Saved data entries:
- Opening Delimiter -

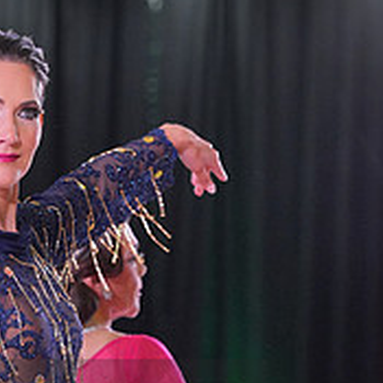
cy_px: 433
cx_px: -32
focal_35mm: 346
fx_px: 4331
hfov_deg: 5.0
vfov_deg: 5.0
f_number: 4
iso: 1600
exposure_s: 1/500
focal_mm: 123
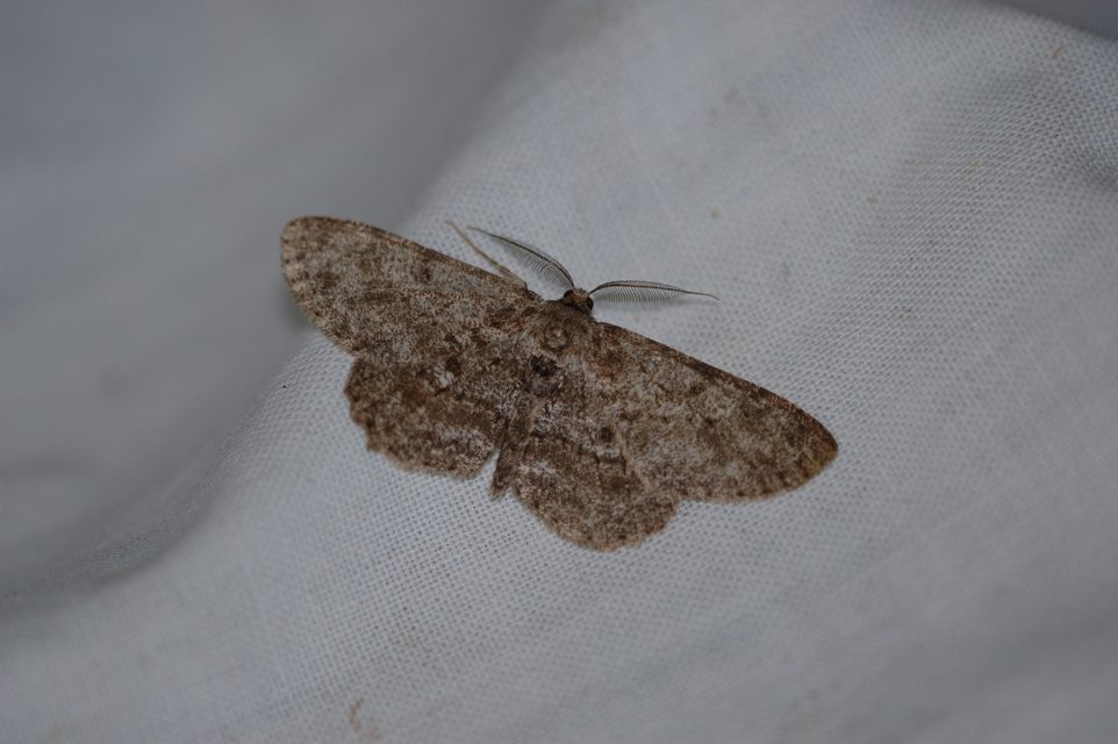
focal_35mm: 158
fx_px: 4888
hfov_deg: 13.0
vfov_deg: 8.7
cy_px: 372
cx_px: 559
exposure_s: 1/250
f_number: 3.8
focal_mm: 105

- Closing Delimiter -

ABOUT THIS TASK: Transcribe each line above verbatim, with the pictures left out.

YOUR RESPONSE:
cy_px: 433
cx_px: -32
focal_35mm: 346
fx_px: 4331
hfov_deg: 5.0
vfov_deg: 5.0
f_number: 4
iso: 1600
exposure_s: 1/500
focal_mm: 123
focal_35mm: 158
fx_px: 4888
hfov_deg: 13.0
vfov_deg: 8.7
cy_px: 372
cx_px: 559
exposure_s: 1/250
f_number: 3.8
focal_mm: 105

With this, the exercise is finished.